◆ **Tareas del ejercicio**:
1/ Indica si cada afirmación concuerda con el texto sobre la guerra y justifica tu respuesta citando literalmente las palabras decisivas: (a) desde la perspectiva de las tragedias personales, la guerra parece heroica; (b) bajo las actuales condiciones de la existencia humana, la guerra es a veces inevitable; (c) los pueblos de Canaán representaban una amenaza únicamente militar para el pueblo de Dios.
2/ Reanuda el texto sobre la guerra justo a partir de su última oración.

◆ **Texto proporcionado**:
+ + + + + + +
En efecto, el drama de la guerra se alimenta de las pequeñas tragedias personales de las familias de los soldados en contienda caídos en combate y de la población civil afectada por el fuego cruzado entre los bandos y los excesos cometidos por cada uno de ellos en contra de aquella. La guerra no parece nunca heroica desde esta perspectiva, sino más bien desgraciada. Esto sin perjuicio de que, bajo las actuales condiciones de la existencia humana, es a veces inevitable y hasta necesaria para combatir males que, a semejanza de lo acontecido por ejemplo con las tiranías, pueden llegar a ser mayores que la misma guerra, como sucedió en el Antiguo Testamento con las guerras de exterminio ordenadas por Dios en contra de los pueblos paganos, idólatras y absolutamente disolutos y licenciosos que habitaban la tierra de Canaán y que representaban una amenaza permanente para el pueblo de Dios, no ya militar, sino sobre todo espiritual en la medida en que con sus prácticas religiosas abominables podían llegar a contaminar al pueblo de Dios desdibujando por completo su perfil en formación y ocasionando su perdición.
+ + + + + + +
◆ **Sección de datos**:

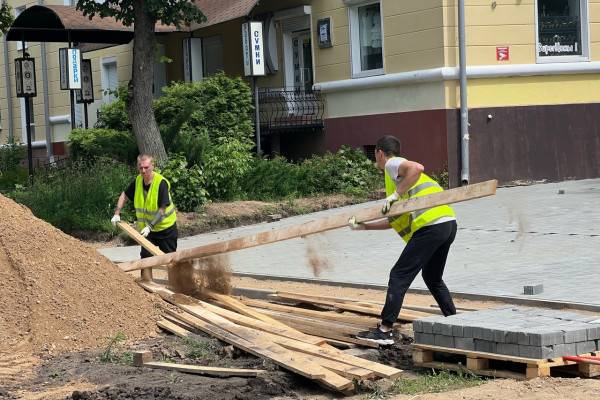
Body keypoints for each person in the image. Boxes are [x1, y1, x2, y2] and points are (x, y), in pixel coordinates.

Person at [349, 135, 457, 345]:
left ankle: (385, 330)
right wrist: (364, 226)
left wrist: (395, 195)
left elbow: (417, 166)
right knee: (433, 277)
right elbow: (393, 221)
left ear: (380, 153)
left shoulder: (392, 165)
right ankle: (456, 321)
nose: (376, 161)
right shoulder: (400, 180)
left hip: (430, 226)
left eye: (376, 156)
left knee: (399, 275)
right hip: (447, 224)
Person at [111, 154, 178, 261]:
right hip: (147, 231)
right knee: (145, 259)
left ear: (153, 166)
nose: (143, 171)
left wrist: (150, 226)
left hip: (165, 230)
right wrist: (117, 213)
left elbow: (162, 209)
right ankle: (146, 278)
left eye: (146, 167)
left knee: (170, 260)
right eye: (140, 167)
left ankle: (176, 278)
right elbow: (124, 195)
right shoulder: (138, 181)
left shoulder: (161, 183)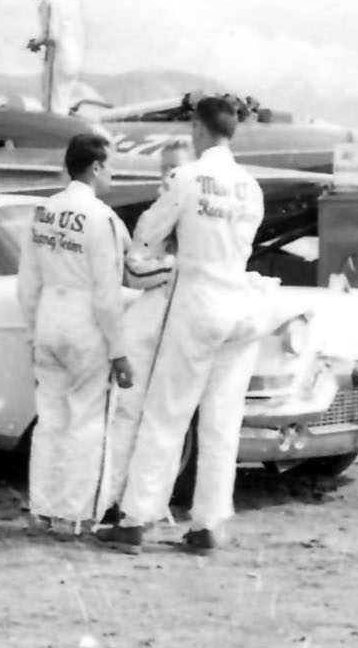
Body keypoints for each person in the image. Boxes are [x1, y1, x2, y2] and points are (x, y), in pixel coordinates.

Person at [97, 96, 266, 556]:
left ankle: (136, 519)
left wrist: (168, 239)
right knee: (222, 425)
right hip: (242, 306)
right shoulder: (252, 186)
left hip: (199, 304)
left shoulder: (187, 178)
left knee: (166, 414)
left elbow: (149, 232)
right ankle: (209, 524)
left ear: (198, 127)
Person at [16, 133, 134, 537]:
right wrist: (118, 350)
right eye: (111, 165)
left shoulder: (43, 212)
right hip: (85, 323)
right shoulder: (102, 219)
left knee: (50, 420)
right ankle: (76, 513)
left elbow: (26, 283)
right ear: (96, 167)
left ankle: (43, 508)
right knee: (86, 420)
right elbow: (107, 294)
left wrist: (34, 330)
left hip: (49, 314)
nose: (113, 173)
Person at [100, 139, 194, 523]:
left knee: (158, 419)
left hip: (172, 316)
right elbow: (136, 269)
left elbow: (138, 267)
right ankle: (116, 501)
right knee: (130, 414)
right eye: (162, 168)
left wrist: (169, 269)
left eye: (174, 167)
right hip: (156, 315)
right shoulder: (163, 207)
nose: (166, 176)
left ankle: (141, 504)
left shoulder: (179, 205)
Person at [25, 0, 81, 115]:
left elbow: (51, 36)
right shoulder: (61, 1)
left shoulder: (50, 2)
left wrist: (35, 43)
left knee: (52, 105)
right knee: (61, 101)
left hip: (58, 57)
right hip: (70, 55)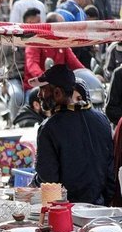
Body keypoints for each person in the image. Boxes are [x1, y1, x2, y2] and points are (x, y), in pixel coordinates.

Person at [34, 64, 116, 205]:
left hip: (67, 211)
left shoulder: (49, 128)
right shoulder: (102, 120)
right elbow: (110, 172)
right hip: (99, 208)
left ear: (57, 93)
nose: (39, 95)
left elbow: (48, 180)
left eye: (43, 89)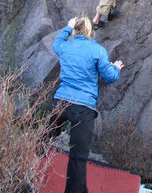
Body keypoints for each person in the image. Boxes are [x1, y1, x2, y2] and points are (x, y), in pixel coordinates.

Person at [50, 16, 124, 193]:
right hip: (83, 108)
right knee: (78, 157)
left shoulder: (65, 47)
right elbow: (109, 76)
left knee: (41, 140)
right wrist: (116, 67)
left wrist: (68, 28)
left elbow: (57, 43)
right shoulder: (97, 50)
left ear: (74, 31)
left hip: (60, 102)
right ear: (91, 32)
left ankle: (24, 169)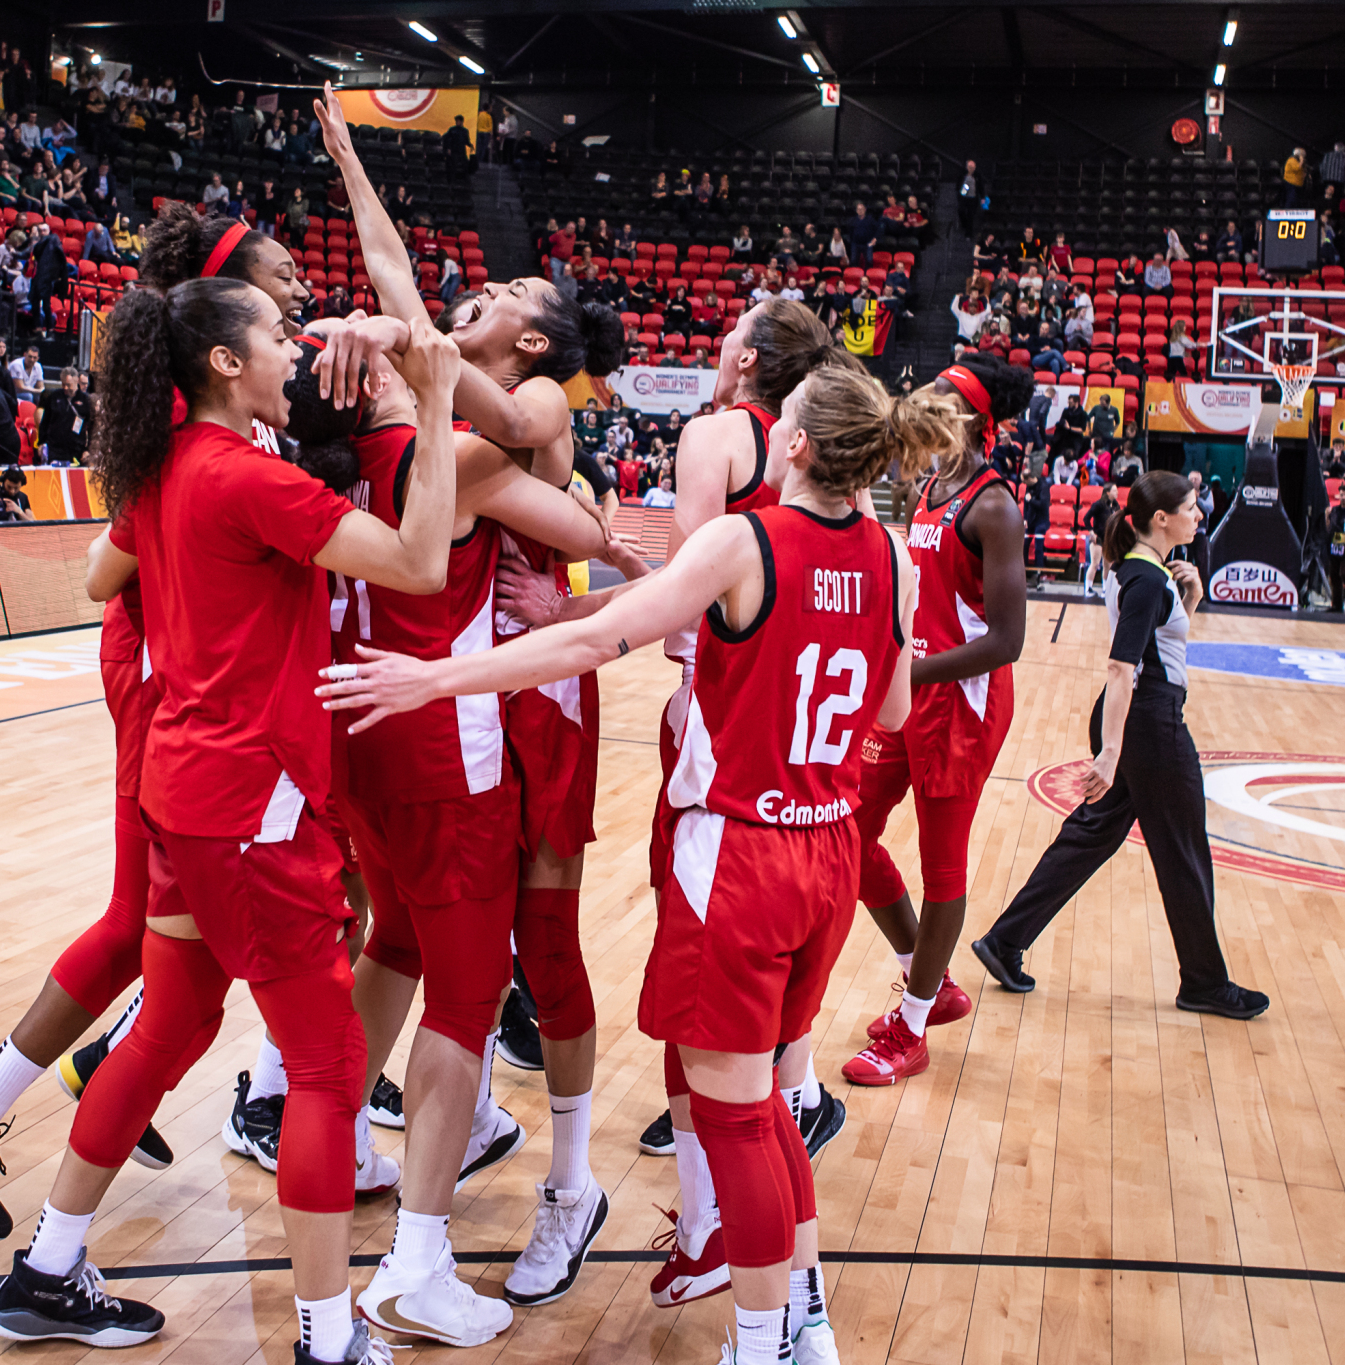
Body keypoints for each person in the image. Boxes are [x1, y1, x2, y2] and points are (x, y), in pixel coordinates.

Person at [319, 362, 941, 1365]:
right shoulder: (888, 558)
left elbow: (597, 637)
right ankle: (802, 1323)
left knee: (733, 1117)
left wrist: (436, 674)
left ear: (791, 446)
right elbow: (892, 713)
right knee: (773, 1098)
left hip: (740, 850)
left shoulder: (740, 541)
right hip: (830, 846)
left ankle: (755, 1342)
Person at [0, 279, 460, 1365]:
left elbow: (101, 576)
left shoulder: (160, 470)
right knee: (332, 1069)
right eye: (279, 336)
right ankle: (327, 1340)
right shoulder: (247, 477)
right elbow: (421, 565)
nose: (296, 350)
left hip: (183, 793)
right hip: (248, 807)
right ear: (227, 366)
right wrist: (431, 406)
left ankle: (47, 1269)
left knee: (167, 1027)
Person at [312, 85, 630, 1300]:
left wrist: (400, 343)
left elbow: (514, 465)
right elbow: (395, 278)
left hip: (526, 693)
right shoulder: (447, 410)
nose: (479, 294)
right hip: (450, 674)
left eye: (505, 299)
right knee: (408, 933)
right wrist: (353, 170)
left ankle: (566, 1179)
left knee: (535, 943)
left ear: (535, 341)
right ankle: (351, 1121)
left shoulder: (540, 403)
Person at [290, 328, 612, 1335]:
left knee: (391, 942)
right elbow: (583, 529)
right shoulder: (452, 459)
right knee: (466, 1001)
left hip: (359, 751)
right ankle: (416, 1265)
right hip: (446, 756)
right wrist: (581, 506)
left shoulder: (316, 475)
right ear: (376, 382)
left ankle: (338, 1139)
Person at [563, 299, 860, 1311]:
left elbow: (682, 590)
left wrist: (564, 603)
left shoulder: (710, 438)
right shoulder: (881, 543)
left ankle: (723, 1252)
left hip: (723, 734)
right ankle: (785, 1138)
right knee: (766, 1044)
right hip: (819, 794)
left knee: (714, 1028)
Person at [972, 470, 1268, 1020]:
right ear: (1162, 519)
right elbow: (1121, 666)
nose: (1199, 515)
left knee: (1089, 839)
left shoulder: (1141, 570)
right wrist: (1110, 752)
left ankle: (1004, 941)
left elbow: (1157, 650)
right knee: (1183, 849)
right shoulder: (1147, 580)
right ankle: (1205, 982)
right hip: (1148, 725)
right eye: (1191, 507)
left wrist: (1193, 599)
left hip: (1140, 720)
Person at [843, 355, 1030, 1089]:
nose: (926, 401)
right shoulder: (929, 486)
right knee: (847, 826)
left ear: (973, 419)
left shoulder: (993, 506)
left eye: (944, 396)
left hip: (963, 702)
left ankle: (912, 1028)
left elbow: (1007, 639)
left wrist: (907, 669)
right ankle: (928, 976)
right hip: (911, 689)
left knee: (941, 863)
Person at [38, 366, 93, 464]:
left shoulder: (86, 400)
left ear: (76, 381)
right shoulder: (54, 397)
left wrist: (87, 449)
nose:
+ + + + + + +
◆ **Respuestas**:
1/
(a) No: "La guerra no parece nunca heroica desde esta perspectiva, sino más bien desgraciada."
(b) Sí: "es a veces inevitable y hasta necesaria para combatir males".
(c) No: "no ya militar, sino sobre todo espiritual".

2/
Por eso, las pequeñas tragedias personales que la guerra involucra son a veces el costo ineludible que hay que pagar para poder alcanzar las hazañas que caracterizan el triunfo final de una causa justa. Hazañas que no deben, sin embargo, llevarnos a olvidar todas las tragedias personales de las que estas hazañas se alimentaron. Porque aún los mártires del cristianismo ejecutados por el imperio romano y por todo tipo de gobernantes paganos e incluso nominalmente cristianos a lo largo de la historia son trágicas y lamentables bajas en la guerra cósmica entre el bien y el mal, así la doctrina de la guerra justa establezca que todos los valores que proceden de Dios revelados en las Escrituras son valores justos que constituyen causas por las que, eventualmente, vale la pena pagar el costo de las tragedias personales a las que la guerra da lugar y que se verán bien compensadas en su momento, de conformidad con la promesa divina que nos asegura que a los que amamos a Dios y defendemos su causa, todas las cosas -incluso las pequeñas tragedias personales- son dispuestas a la postre para nuestro bien (Romanos 8:28).

Pero todo esto no será nunca un pretexto para emprender hoy por hoy presuntas y extemporáneas “guerras santas” en nombre de Dios, a la manera de la Yihad islámica, tal y cómo la entienden sus grupos extremistas. Tan sólo es un llamado a considerar y debatir con seriedad y profundidad teológica los argumentos de la llamada “guerra justa”, pues una tragedia no deja de ser tragedia nunca, pero tampoco constituye una verdadera desgracia si contribuye a que la causa de Dios prevalezca en el mundo, evocando la imagen del Cristo victorioso que la iglesia ha reproducido en su arte, a la par con la imagen dramática del Cristo crucificado, imagen con pleno respaldo bíblico como podemos verlo en porciones como la siguiente, entre otras tantas: “Con majestad, cabalga victorioso en nombre de la verdad, la humildad y la justicia; que tu diestra realice gloriosas hazañas” (Salmo 45:4)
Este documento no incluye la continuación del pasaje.